#### What the task requires:
For every line in the records that has the word "مالک", make a copy.

#### Material for this exercise:
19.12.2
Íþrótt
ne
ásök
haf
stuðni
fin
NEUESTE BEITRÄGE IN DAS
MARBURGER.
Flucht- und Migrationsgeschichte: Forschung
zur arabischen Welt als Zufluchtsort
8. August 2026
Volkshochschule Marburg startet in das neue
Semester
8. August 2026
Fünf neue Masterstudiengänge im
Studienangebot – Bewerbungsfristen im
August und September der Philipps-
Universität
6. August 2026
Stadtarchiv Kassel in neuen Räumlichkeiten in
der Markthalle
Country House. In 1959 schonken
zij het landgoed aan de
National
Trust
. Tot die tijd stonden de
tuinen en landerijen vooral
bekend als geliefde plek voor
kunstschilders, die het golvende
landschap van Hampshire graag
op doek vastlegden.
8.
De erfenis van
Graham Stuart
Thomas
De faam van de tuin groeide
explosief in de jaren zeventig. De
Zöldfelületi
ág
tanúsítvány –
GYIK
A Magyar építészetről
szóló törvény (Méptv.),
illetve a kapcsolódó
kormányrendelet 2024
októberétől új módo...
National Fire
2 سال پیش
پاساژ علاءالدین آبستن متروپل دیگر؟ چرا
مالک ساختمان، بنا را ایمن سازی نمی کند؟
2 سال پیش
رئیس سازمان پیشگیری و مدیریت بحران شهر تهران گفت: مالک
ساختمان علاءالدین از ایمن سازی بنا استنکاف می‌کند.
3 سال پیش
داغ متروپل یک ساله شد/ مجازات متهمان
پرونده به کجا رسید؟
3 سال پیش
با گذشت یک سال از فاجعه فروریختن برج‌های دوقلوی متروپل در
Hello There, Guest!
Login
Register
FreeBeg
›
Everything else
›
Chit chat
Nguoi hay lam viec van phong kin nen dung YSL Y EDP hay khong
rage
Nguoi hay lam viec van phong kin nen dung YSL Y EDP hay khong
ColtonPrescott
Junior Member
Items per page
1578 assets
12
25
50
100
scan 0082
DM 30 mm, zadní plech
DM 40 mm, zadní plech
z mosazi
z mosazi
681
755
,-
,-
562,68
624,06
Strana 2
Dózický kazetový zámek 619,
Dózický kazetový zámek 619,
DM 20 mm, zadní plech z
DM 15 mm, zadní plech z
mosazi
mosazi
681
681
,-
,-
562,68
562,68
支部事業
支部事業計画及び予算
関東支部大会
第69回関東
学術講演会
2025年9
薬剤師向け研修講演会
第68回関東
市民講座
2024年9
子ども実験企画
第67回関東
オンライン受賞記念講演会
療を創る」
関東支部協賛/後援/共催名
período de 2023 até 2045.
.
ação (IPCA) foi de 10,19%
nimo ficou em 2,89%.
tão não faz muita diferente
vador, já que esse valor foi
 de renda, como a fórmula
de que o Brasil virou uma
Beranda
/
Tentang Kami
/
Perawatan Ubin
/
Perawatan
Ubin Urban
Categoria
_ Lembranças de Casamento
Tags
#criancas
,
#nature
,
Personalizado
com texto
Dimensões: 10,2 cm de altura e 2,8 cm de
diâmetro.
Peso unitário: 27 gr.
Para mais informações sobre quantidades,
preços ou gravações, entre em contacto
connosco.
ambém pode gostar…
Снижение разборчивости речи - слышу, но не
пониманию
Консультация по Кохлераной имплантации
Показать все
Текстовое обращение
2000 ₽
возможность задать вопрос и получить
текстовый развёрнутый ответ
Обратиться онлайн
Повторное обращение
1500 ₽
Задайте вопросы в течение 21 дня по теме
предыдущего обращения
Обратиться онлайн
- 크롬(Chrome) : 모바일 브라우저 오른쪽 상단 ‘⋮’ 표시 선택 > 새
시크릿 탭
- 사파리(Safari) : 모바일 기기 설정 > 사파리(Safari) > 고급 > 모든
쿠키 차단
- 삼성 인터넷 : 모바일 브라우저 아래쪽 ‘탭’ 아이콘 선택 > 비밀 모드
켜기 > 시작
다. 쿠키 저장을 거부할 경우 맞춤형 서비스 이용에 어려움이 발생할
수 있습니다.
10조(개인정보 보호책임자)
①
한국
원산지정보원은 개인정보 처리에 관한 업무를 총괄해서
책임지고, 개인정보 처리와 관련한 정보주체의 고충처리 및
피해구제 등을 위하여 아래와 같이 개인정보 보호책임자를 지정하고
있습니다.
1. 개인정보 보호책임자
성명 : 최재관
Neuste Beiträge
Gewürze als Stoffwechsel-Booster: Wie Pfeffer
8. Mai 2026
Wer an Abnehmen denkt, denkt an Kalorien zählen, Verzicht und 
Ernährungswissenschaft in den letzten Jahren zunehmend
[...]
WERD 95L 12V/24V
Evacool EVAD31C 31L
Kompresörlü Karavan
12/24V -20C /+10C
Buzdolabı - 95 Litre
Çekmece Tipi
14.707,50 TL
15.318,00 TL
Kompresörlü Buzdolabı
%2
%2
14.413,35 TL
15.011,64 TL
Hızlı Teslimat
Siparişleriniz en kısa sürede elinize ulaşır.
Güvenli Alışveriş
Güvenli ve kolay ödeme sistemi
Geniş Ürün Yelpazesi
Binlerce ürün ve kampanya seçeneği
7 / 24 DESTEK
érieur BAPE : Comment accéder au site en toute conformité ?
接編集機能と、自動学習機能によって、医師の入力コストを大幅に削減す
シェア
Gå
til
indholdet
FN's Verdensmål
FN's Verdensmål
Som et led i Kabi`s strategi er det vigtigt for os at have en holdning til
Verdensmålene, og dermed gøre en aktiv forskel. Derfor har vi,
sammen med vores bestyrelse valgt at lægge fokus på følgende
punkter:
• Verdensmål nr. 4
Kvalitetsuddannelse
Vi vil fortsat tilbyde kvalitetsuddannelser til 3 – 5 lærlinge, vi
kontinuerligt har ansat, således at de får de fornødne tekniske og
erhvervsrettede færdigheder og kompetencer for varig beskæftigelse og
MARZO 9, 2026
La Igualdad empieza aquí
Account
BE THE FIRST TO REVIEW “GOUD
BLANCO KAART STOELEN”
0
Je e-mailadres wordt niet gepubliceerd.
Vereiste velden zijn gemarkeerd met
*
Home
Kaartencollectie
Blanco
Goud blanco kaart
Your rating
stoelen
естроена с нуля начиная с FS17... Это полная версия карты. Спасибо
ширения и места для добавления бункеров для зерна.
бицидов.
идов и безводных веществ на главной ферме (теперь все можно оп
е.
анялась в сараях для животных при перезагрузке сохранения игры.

#### Result:
مالک ساختمان، بنا را ایمن سازی نمی کند؟
رئیس سازمان پیشگیری و مدیریت بحران شهر تهران گفت: مالک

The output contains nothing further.